工業簿記、原価計算期間

今回は「工業簿記」と「原価計算」についてお話しします。

まず「工業簿記」についてです。
これは製造業を中心とした企業が用いる簿記の方法です。
製造業、メーカー、さらには建築業なども工業簿記の対象に含まれます。
「商業簿記」や「完全工業簿記」といった用語もありますが、2級の学習では基本的にこの完全工業簿記を扱います。
不完全工業簿記や商定工業簿記は税理士試験でよく取り上げられるので、まずは2級では完全工業簿記を学ぶことを理解してください。

商業簿記は小売業や卸売業、サービス業などの一般的な業種で使用されますが、工業簿記は原材料を仕入れ、それを加工して製品を作るプロセスが特徴です。
このように材料に加工を施して完成品を生み出す業種を工業または製造業、メーカーと呼びます。

工業簿記には、毎月の原価計算を行い、正確な製品原価を算出する「完全工業簿記」と、期末在庫をおおまかに見積もる「不完全工業簿記」があります。
皆さんが2級のテキストで学ぶのは完全工業簿記で、月ごとに材料費や労務費、経費を正確に集計する方法です。

次に、原価計算期間についてお話しします。
この言葉は非常に重要で、重要度を3に設定しました。
原価計算を行うための期間の区分を指し、通常は1ヶ月が基本となります。
関連語句としては、会計期間や事業年度があります。
完全工業簿記のもとで行われるこの原価計算期間が1ヶ月であることは、とても相性が良いです。

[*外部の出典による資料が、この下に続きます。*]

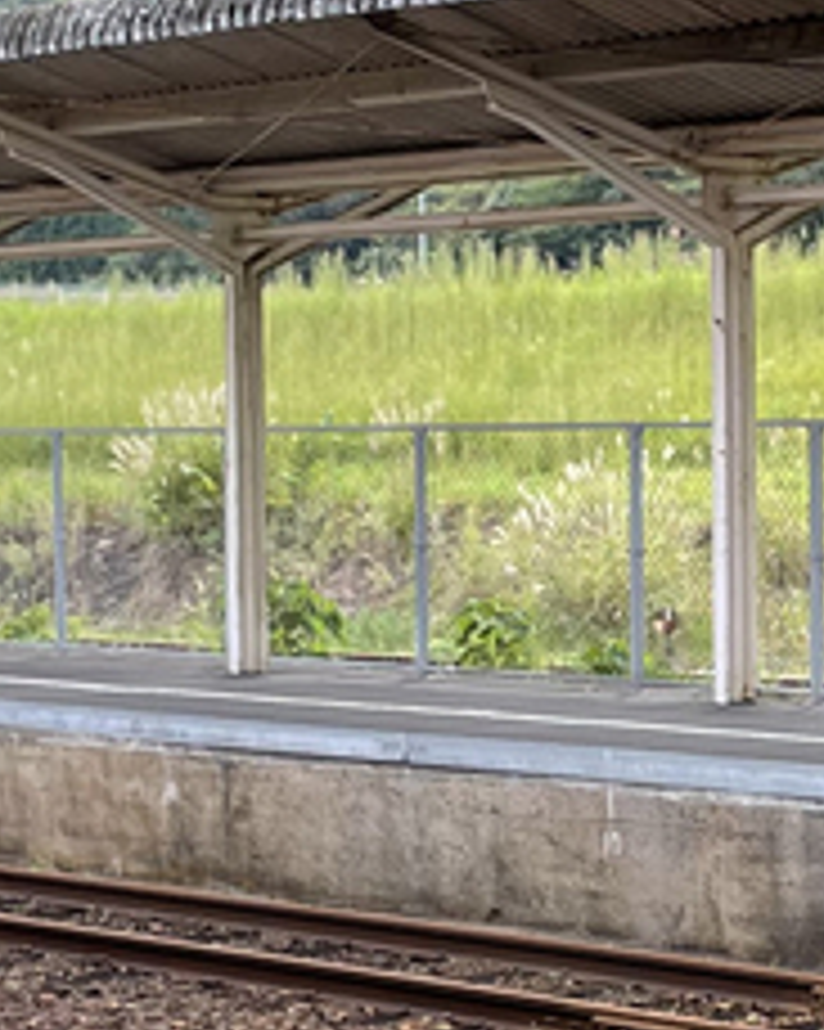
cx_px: 856
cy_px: 715
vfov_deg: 14.5
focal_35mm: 133
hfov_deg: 11.5
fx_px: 4057
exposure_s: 1/496
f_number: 1.6
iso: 32
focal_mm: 4.2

解説すると、商業簿記では通常、1年に1回、決算日時点を基に貸借対照表や損益計算書を作成し、利益を確定させて税務署に確定申告を行ったり、年に1回の株主総会で決算報告を行います。
しかし製造業では、工業簿記を用いることで毎月の迅速な意思決定が重要になるため、年1回の決算では情報が不十分です。
毎月、月末の製品在庫を把握し、生産効率を向上させるためには、原価データや損益データを細かく集計する必要があります。
したがって、1ヶ月ごとに原価計算を行うことが基本だと理解してください。

これを会計期間や事業年度と比較して覚えておくと良いでしょう。ぜひ参考にしてください。